AVAILABLE DATA below:

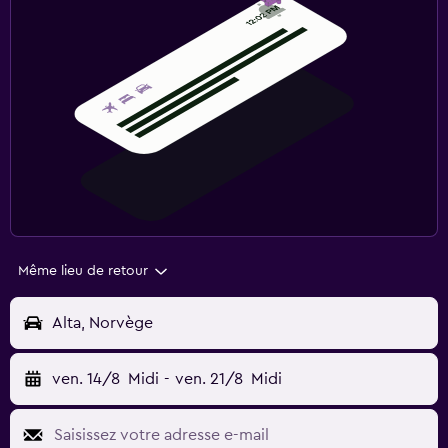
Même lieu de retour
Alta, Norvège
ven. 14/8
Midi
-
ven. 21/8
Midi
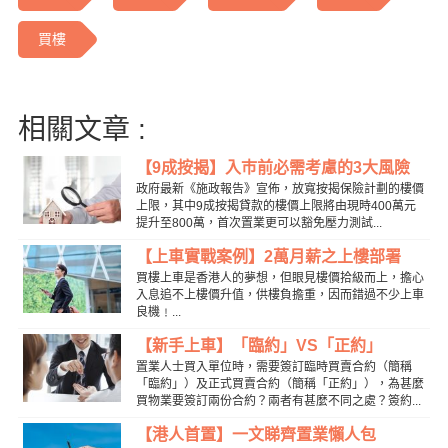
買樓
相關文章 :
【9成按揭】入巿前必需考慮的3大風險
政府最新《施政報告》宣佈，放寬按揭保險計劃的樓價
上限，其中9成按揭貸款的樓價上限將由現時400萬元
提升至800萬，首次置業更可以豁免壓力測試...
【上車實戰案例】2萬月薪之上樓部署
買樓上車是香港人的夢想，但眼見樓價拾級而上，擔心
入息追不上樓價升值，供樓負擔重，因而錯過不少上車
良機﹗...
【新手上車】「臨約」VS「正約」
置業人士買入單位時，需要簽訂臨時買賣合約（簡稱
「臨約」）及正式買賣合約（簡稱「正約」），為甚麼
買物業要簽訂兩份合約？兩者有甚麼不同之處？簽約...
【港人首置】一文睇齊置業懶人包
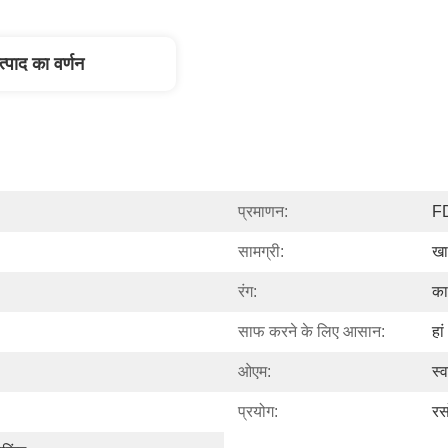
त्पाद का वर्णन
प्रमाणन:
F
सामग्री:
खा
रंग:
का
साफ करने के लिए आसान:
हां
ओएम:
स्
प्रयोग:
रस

End of AVAILABLE DATA.
AVAILABLE DATA below:

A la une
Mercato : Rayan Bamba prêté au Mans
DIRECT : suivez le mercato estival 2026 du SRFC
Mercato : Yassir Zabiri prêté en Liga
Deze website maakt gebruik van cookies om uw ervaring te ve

End of AVAILABLE DATA.

Only a number is wanted here: the count of lines in the data that contain the string "prêté".

RESULT OF THE TASK:
2